Q: What is a Windows Azure Availability Set?

A: It's useful to remember that, behind the scenes, the public cloud service offered by Windows Azure is actually racks and racks of servers (more exactly, many fault domains that include power and network equipment in addition to the rack of actual servers to avoid single points of failure).

Although Microsoft takes every precaution, there's the chance of failure of a rack, which will cause a brief interuption of virtual machines (VMs)/services running on that rack.

To avoid a single point of failure, you might deploy two instances of a service, for example deploying two domain controllers (DCs) into Windows Azure. However, you have no guarantee those two instances aren't running in the same rack, and therefore a rack failure would affect both instances!

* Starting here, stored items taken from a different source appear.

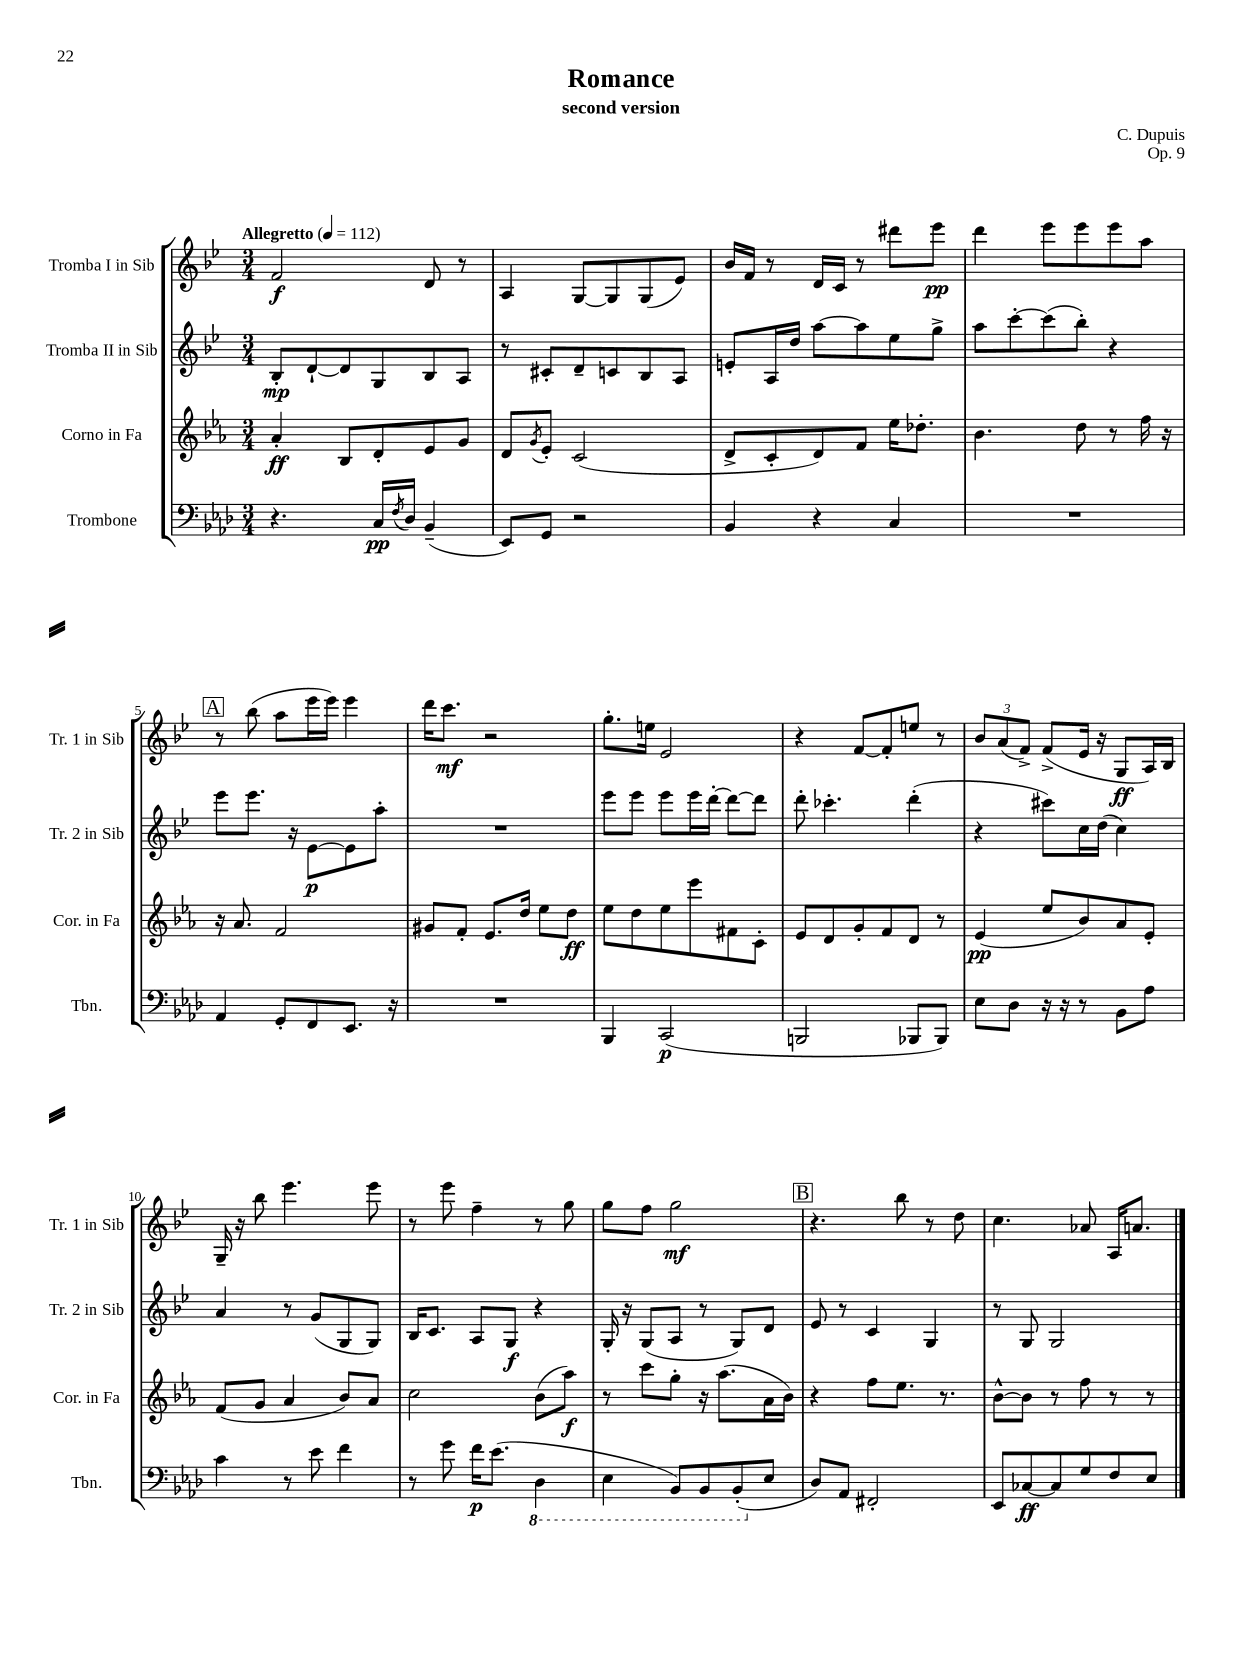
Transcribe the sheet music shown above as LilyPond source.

\header { title = "Romance" composer = "C. Dupuis" subtitle = "second version" opus = "Op. 9" }
<<
\new StaffGroup <<
\new Staff = "s0" \with { instrumentName = "Tromba I in Sib" shortInstrumentName = "Tr. 1 in Sib" } {
    \clef treble \key bes \major \numericTimeSignature \time 3/4 \tempo "Allegretto" 4 = 112
    f'2\f d'8 r8 |
    a4 g8~ g8 g8( ees'8) |
    bes'16 f'16 r8 d'16 c'16 r8 dis'''8 ees'''8\pp |
    d'''4 ees'''8 ees'''8 ees'''8 a''8 |
    \mark \markup { \box "A" } r8 bes''8( a''8 ees'''16 ees'''16) ees'''4 |
    d'''16 c'''8.\mf r2 |
    g''8.-. e''16 ees'2 |
    r4 f'8~ f'8-. e''8 r8 |
    \tuplet 3/2 { bes'8 a'8( f'8->) } f'8->( ees'16 r16 g8\ff a16) bes16 |
    g16-- r16 bes''8 ees'''4. ees'''8 |
    r8 ees'''8 f''4-- r8 g''8 |
    g''8 f''8 g''2\mf |
    \mark \markup { \box "B" } r4. bes''8 r8 d''8 |
    c''4. aes'8 a16 a'8. \bar "|." |
}
\new Staff = "s1" \with { instrumentName = "Tromba II in Sib" shortInstrumentName = "Tr. 2 in Sib" } {
    \clef treble \key bes \major \numericTimeSignature \time 3/4
    bes8-.\mp d'8~-! d'8 g8 bes8 a8 |
    r8 cis'8-. d'8-- c'8 bes8 a8 |
    e'8-. a16 d''16 a''8~ a''8 ees''8 g''8-> |
    a''8 c'''8~-. c'''8( bes''8-.) r4 |
    \mark \markup { \box "A" } ees'''8 ees'''8. r16 ees'8~\p ees'8 a''8-. |
    R2. |
    ees'''8 ees'''8 ees'''8 ees'''16 d'''16~-. d'''8~ d'''8 |
    d'''8-. ces'''4.-. d'''4-.( |
    r4 cis'''8) c''16 d''16( c''4) |
    a'4 r8 g'8( g8 g8) |
    bes16 c'8. a8 g8\f r4 |
    g16-. r16 g8( a8 r8 g8) d'8 |
    \mark \markup { \box "B" } ees'8 r8 c'4 g4 |
    r8 g8 g2 \bar "|." |
}
\new Staff = "s2" \with { instrumentName = "Corno in Fa" shortInstrumentName = "Cor. in Fa" } {
    \clef treble \key ees \major \numericTimeSignature \time 3/4
    aes'4-.\ff bes8 d'8-. ees'8 g'8 |
    d'8 \acciaccatura { g'8 } ees'8-. c'2( |
    d'8-> c'8-. d'8) f'8 ees''16 des''8.-. |
    bes'4. d''8 r8 f''16 r16 |
    \mark \markup { \box "A" } r16 aes'8. f'2 |
    gis'8 f'8-. ees'8. d''16 ees''8 d''8\ff |
    ees''8 d''8 ees''8 ees'''8 fis'8 c'8-. |
    ees'8 d'8 g'8-. f'8 d'8 r8 |
    ees'4\pp( ees''8 bes'8) aes'8 ees'8-. |
    f'8( g'8 aes'4 bes'8) aes'8 |
    c''2 bes'8( aes''8\f) |
    r8 c'''8 g''8-. r16 aes''8.( aes'16 bes'16) |
    \mark \markup { \box "B" } r4 f''8 ees''8. r8. |
    bes'8~-^ bes'8 r8 f''8 r8 r8 \bar "|." |
}
\new Staff = "s3" \with { instrumentName = "Trombone" shortInstrumentName = "Tbn." } {
    \clef bass \key aes \major \numericTimeSignature \time 3/4
    r4. c16\pp \acciaccatura { f8 } des16 bes,4--( |
    ees,8) g,8 r2 |
    bes,4 r4 c4 |
    R2. |
    \mark \markup { \box "A" } aes,4 g,8-. f,8 ees,8. r16 |
    R2. |
    bes,,4 c,2\p( |
    b,,2 bes,,8 bes,,8) |
    ees8 des8 r16 r16 r8 bes,8 aes8 |
    c'4 r8 ees'8 f'4 |
    r8 g'8 f'16\p ees'8.( \ottava #-1 des,4 |
    ees,4 bes,,8) bes,,8 bes,,8-.( \ottava #0 ees8 |
    \mark \markup { \box "B" } des8) aes,8 fis,2-. |
    ees,8 ces8~\ff ces8 g8 f8 ees8 \bar "|." |
}
>>
>>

By placing VMs in an Availability Set, the VMs are placed into separate fault domains and therefore separate racks, avoiding a single failure affecting all the instances in the Availability Set. Availability Sets can be created when the VM is created. You can also add a VM to an Availability Set by using the VM's Configure tab, allowing an Availability Set to be selected or a new one created.

The exact number of fault domains that the VMs in an Availability Set will be split over isn't exact. The Availability Set guarantees that not all VMs in the Availability Set will go down at the same time.

This means if there were three VMs in an Availability Set, it might be possible that two of them would be in the same fault domain. The fault domain can be viewed by looking at the Cloud Services view containing the VMs and looking at the Instances tab.

There should be different values for the fault domains--for example, if there were two VMs in an Availability Set, one VM would have a fault domain of 0 and the other a fault domain of 1.

Notice in my example below that I have three VMs in the Availability Set and two of them are in the same fault domain. It's therefore very important to make sure Availability Sets only contain VMs performing exactly the same function. This is because if you mix the functions of VMs into a single Availability Set, then the VMs performing the same function could end up in the same fault domain, which would be a very bad thing.